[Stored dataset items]

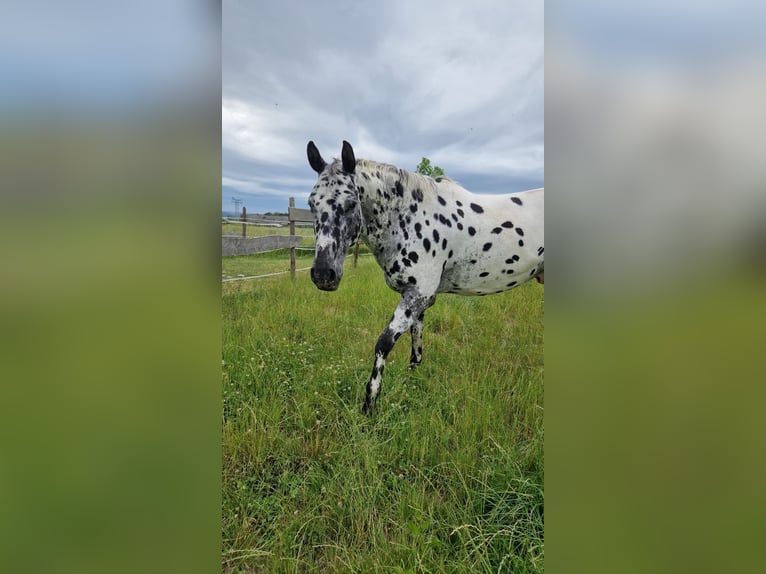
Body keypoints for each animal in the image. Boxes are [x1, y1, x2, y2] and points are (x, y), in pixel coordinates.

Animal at [306, 140, 544, 413]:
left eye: (351, 203)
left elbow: (383, 344)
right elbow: (416, 340)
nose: (323, 274)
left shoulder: (417, 295)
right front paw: (412, 380)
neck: (410, 217)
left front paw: (369, 405)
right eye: (312, 204)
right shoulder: (418, 298)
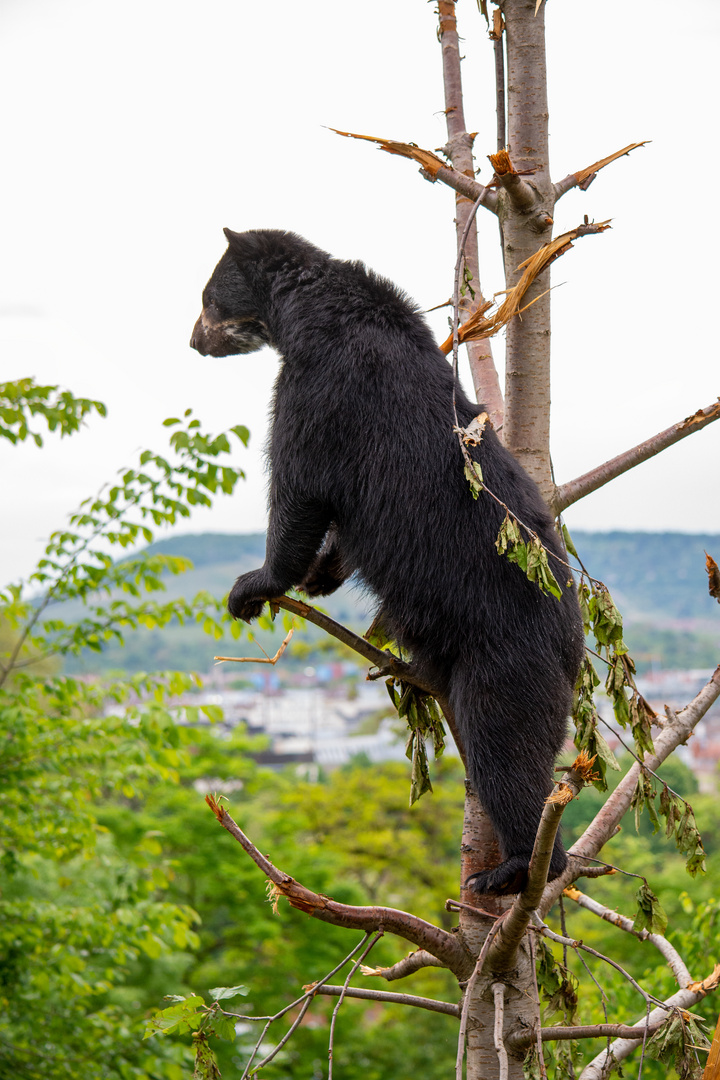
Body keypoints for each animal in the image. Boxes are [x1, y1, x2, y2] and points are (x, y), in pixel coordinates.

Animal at [191, 230, 587, 894]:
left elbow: (298, 485)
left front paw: (254, 585)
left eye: (206, 297)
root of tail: (573, 651)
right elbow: (339, 525)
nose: (193, 340)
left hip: (505, 664)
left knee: (508, 757)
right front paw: (320, 576)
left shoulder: (321, 386)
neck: (311, 308)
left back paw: (509, 870)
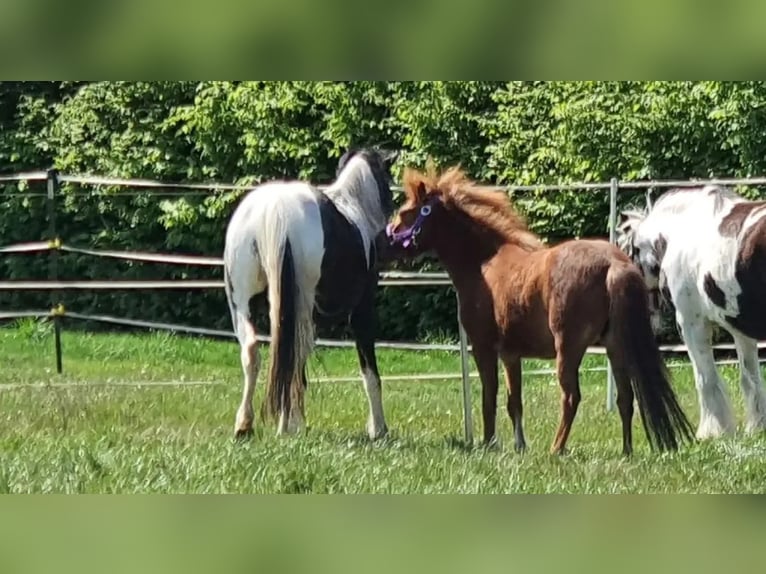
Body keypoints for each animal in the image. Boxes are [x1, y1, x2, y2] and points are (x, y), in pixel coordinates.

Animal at [223, 147, 398, 440]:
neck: (354, 209)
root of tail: (276, 211)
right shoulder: (361, 310)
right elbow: (369, 371)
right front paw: (378, 428)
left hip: (245, 303)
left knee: (254, 352)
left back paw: (246, 425)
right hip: (299, 306)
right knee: (291, 357)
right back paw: (287, 425)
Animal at [385, 163, 695, 456]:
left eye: (407, 212)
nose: (386, 241)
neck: (484, 262)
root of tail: (613, 265)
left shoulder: (484, 347)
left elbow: (489, 397)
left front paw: (489, 443)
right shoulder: (511, 355)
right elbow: (514, 402)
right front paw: (519, 445)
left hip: (569, 348)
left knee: (571, 397)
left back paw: (556, 448)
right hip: (615, 346)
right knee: (625, 398)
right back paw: (626, 450)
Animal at [618, 185, 766, 440]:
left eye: (628, 255)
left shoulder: (691, 324)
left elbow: (705, 379)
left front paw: (712, 432)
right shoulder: (739, 329)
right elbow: (750, 378)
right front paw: (756, 427)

Task description —
Both the line containing "neck: (410, 217)" and the line containing "nose: (386, 241)" above belong in the output, as do the lines between them. Print them exactly, without pictures.

Response to the exercise —
neck: (410, 217)
left front paw: (369, 405)
right eye: (312, 204)
right shoulder: (418, 298)
Body keypoints for each animal in the image. Boxes are [x1, y1, x2, y2] and points are (x, y), in pixel coordinates.

Animal at [191, 230, 587, 894]:
left elbow: (298, 485)
left front paw: (254, 585)
left eye: (206, 297)
root of tail: (573, 651)
right elbow: (339, 525)
nose: (193, 340)
left hip: (505, 664)
left knee: (508, 757)
right front paw: (320, 576)
left shoulder: (321, 386)
neck: (311, 308)
left back paw: (509, 870)
Body keypoints for each animal in the image. Boxes are [x1, y1, x2, y2] and points are (x, y), in pixel coordinates.

Animal at [223, 147, 398, 440]:
neck: (354, 209)
root of tail: (276, 211)
right shoulder: (361, 310)
right elbow: (369, 371)
right front paw: (378, 428)
left hip: (245, 303)
left knee: (254, 352)
left back paw: (246, 425)
right hip: (299, 306)
right knee: (291, 357)
right back paw: (287, 425)
Animal at [385, 163, 695, 456]:
left eye: (407, 212)
nose: (386, 241)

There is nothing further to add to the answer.